What do all those radiation treatment modality codes mean?

C. Matheson, RHIA, CCS Cancer Registry Leave a Comment

The regional treatment modality fields for radiation therapy can be tricky when deciding on the appropriate code to assign. The regional treatment modality field is used to record the dominant modality of radiation therapy used to deliver the most clinically significant regional dose to the primary volume of interest during the first course of treatment. Codes are assigned to evaluate patterns of radiation oncology care; therefore, it is important to know which radiation resources were used in the delivery of therapy.

Q: What radiation treatment modality code do I use for placement of gold seeds?

Answer: Use code 20-External Beam, NOS. Fiducial Markers Placement (gold seeds) is placed trans-rectal under guidance for patients receiving radiotherapy for prostate cancer. The gold fiducial markers are used to assess daily alignment and prostate motion during standard course of external beam radiation therapy. You want to code the external beam radiation therapy, not the markers. The exact modality of external beam should be confirmed with the radiation oncologist.

Q: What is the delivery method for IMRT therapy code 31?

Answer: Intensity modulated radiation therapy (IMRT) is an advanced form of external radiation therapy that uses photons. Computer programs are used to precisely map out the tumor in 3 dimensions. But along with aiming photon beams from several directions, the intensity of the beams can be adjusted. This gives even more control over decreasing the radiation reaching normal tissue while delivering a higher dose to the cancer. IMRT delivers radiation beams with a rotating device, similar to CT scanning. In CT, a beam rotates around the patient, creating a sequence of cross-sectional images. IMRT also delivers treatment one cross-section at a time. This rotating component allows for more specific targeting of the cancer. IMRT delivers radiation from every point on a helix, or spiral, in contrast to only a few points. The greater the number of beam directions, the more the dose will be confined to the target cancer cells, sparing normal cells from exposure. Because of its precision, it is important that a person remain in the right place and perfectly still during treatment. This usually requires a special cast or mold be made before treatment to keep the body in place.

Q: What is the difference between code 53 and 54 brachytherapy?
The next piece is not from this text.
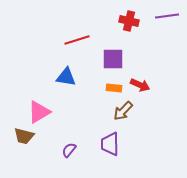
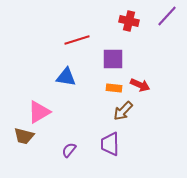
purple line: rotated 40 degrees counterclockwise
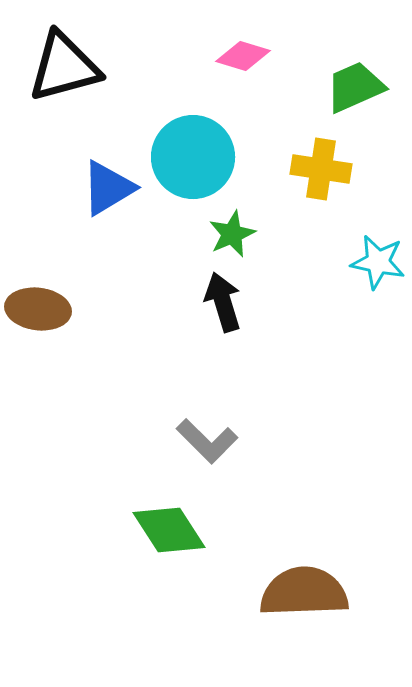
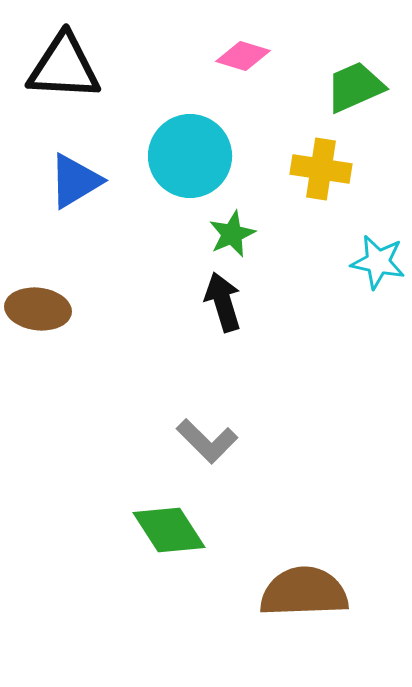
black triangle: rotated 18 degrees clockwise
cyan circle: moved 3 px left, 1 px up
blue triangle: moved 33 px left, 7 px up
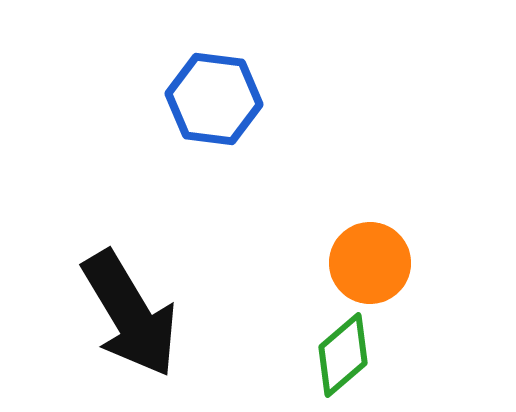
Answer: Code 53-Brachytherapy, Interstitial, LDR (low dose rate) code is used for Radioactive Palladium or Iodine Seed Implants. Radiation is delivered to the prostate in the form of dozens of tiny radioactive seeds implanted directly into the prostate gland. This approach has the advantage of delivering a high dose of radiation to tissues in the immediate area.

The radiation oncologist places metallic seeds (either Iodine 125 or Palladium 103) into the prostate gland guided by ultrasound to place the thin-walled needles through the skin of the perineum. Anywhere from 40-150 seeds are delivered through the needles and are permanently implanted throughout the entire prostate. The calculated volume of the prostate determines the exact number of seeds. Each seed emits a low level of radiation that can penetrate only a few millimeters of tissue, therefore primarily absorbed in the "target" tissue, and surrounding structures that can be damaged by radiation (such as bladder, urethra and rectum) are out of the seeds emission range. Although the prostate is implanted with permanent radioactive seeds, their energy is very low and become no longer useful after a period of months.

Answer: Code 54-Brachytherapy, Interstitial, HDR (high dose rate) is used for Radioactive Iridium Seed Implants. With this temporary implant technique, hollow needles are placed into the prostate gland and filled with radioactive material (iridium-192) for 5-15 minutes. After the treatment both the iridium and the needles are removed. This is repeated two to three times over the next several days. The greatest advantage of the temporary implant is the high degree of accuracy achieved by delivering the radiation to the exact location within the prostate. Radiation is given over a few minutes rather than many months, as in permanent implants.